Чарльз Лайель. Его жизнь и научная деятельность - [3]

Шрифт
Интервал

«Что бы ни говорили, что бы ни пели, – писал он впоследствии, – о прелести школьных дней, – я уверен, что никто не захочет к ним вернуться и в глубине души признает, что последующие годы были куда счастливее».

Жестокие нравы школьников тем более угнетали его, что дома он видел только ласку и заботливость, характера был кроткого и миролюбивого и не обладал дюжими кулаками. То, что ему пришлось испытать в школе Радклиффа «Синей Бороды», оказалось игрушкой в сравнении со спартанскими обычаями нового училища.

«Один из старших учеников, – говорит он, – принял меня под свое покровительство на полгода, а там заявил, что я достаточно долго пробыл у них, чтобы справляться самому. Лишь только узнали об этом, стали меня дразнить и преследовать. Почти каждому мальчику приходится вступать в драку прежде, чем определится его положение, то есть выяснится, кого он должен бояться и кто должен бояться его. Немалых трудов стоило мне защищать свою независимость, и к половине второго полугодия многие решили, что я вовсе не способен к сопротивлению. Наконец я убедился, что не злиться и не драться – значит терпеть гораздо больше, чем от драки, но это было только отвлеченное рассуждение, и я никак не мог привыкнуть давать сдачи».

Задание: Сколько времени, судя по тексту о Чарльзе Лайеле, один из старших учеников держал его под своим покровительством? Пункты, которые идут дальше, к тексту отношения не имеют.

Набор данных:
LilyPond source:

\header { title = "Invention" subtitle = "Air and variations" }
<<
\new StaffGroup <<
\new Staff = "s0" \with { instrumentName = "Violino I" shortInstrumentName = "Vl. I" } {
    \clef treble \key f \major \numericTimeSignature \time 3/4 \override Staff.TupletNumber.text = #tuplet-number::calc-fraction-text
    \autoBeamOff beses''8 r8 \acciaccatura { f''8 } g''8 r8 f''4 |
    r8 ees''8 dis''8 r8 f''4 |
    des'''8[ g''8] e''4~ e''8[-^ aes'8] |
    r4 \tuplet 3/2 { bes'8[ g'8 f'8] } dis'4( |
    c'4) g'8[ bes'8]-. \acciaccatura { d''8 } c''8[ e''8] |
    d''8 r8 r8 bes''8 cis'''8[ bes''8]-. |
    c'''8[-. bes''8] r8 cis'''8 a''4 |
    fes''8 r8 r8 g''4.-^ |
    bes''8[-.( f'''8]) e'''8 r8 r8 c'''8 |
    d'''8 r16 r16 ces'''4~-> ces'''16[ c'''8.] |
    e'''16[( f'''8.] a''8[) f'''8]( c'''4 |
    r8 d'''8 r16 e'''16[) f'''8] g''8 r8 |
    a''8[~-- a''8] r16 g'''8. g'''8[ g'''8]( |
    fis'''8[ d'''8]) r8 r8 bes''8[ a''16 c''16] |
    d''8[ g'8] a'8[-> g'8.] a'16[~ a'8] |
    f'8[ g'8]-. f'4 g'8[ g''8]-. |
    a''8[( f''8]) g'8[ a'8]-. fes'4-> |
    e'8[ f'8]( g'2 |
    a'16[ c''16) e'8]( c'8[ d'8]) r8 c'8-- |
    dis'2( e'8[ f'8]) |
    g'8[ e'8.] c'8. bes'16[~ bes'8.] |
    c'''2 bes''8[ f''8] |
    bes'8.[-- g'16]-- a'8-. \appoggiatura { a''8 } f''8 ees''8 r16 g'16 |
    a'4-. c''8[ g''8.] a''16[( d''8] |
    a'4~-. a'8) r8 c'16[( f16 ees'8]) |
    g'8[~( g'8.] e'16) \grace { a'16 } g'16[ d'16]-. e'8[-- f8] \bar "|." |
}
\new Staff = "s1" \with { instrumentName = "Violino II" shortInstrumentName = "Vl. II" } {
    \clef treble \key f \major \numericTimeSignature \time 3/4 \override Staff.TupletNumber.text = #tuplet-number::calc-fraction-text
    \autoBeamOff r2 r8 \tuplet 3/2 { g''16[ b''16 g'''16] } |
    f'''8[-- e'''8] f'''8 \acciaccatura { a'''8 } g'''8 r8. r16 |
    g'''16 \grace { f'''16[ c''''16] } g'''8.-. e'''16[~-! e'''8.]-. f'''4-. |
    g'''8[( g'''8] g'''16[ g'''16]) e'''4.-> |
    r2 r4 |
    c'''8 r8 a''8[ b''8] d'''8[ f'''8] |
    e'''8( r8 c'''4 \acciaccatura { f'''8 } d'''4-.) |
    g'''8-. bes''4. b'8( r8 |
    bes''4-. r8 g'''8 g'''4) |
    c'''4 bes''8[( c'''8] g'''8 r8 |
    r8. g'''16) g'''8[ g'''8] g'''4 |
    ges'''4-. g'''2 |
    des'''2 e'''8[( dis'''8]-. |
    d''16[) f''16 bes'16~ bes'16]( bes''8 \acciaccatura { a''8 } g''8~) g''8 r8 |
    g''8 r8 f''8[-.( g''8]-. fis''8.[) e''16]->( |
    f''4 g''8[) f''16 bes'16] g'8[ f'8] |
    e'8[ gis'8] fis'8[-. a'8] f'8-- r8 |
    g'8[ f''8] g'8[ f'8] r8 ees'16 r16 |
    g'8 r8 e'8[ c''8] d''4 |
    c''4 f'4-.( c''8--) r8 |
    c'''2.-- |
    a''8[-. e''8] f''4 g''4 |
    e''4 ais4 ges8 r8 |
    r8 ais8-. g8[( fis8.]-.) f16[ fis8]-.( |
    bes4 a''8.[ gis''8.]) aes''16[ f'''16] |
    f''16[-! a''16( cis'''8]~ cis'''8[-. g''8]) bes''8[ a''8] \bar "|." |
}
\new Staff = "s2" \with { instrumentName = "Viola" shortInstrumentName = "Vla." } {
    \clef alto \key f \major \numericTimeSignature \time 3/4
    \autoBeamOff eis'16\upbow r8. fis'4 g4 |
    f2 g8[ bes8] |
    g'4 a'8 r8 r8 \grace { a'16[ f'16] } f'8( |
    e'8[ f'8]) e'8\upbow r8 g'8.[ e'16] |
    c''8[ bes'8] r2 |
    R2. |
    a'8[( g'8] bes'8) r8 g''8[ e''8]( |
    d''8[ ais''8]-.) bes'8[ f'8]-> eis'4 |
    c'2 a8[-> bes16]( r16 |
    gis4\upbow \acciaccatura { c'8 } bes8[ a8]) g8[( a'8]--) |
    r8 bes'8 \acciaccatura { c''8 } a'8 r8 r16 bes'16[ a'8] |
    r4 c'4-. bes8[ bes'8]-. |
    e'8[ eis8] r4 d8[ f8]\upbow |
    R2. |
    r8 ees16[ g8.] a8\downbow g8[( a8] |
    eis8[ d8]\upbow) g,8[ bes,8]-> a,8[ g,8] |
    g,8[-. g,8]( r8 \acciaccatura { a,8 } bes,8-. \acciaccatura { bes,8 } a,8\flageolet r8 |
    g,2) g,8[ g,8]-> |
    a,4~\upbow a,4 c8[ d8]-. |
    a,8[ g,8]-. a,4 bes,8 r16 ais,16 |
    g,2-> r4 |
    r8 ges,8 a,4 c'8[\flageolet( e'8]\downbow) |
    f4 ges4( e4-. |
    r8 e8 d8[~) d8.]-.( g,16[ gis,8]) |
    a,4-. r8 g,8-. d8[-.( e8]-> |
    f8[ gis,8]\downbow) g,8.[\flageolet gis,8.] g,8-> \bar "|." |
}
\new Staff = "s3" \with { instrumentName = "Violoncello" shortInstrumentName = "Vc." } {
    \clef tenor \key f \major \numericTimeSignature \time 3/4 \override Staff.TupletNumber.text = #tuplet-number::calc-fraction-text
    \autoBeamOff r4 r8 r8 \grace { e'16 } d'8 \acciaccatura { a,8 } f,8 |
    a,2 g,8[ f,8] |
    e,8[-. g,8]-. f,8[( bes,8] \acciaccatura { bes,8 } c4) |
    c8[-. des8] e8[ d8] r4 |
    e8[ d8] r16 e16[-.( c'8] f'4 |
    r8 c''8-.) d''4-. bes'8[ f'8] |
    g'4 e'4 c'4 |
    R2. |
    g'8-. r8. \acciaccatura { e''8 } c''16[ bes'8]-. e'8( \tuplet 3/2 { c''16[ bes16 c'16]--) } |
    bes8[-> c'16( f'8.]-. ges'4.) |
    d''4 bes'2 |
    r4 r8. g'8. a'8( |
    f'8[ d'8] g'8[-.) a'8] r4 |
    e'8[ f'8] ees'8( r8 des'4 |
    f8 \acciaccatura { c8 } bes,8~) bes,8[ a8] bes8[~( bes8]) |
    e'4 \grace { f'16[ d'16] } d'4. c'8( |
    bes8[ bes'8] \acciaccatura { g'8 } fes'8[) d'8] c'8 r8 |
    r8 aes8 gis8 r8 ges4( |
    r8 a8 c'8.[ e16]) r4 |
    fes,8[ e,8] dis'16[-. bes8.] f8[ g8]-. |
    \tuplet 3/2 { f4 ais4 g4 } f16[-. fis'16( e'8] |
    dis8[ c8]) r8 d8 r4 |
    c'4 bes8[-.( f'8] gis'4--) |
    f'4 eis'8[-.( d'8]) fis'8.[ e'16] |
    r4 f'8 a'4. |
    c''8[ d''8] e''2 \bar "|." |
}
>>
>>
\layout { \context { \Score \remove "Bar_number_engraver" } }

Ответ: Полгода.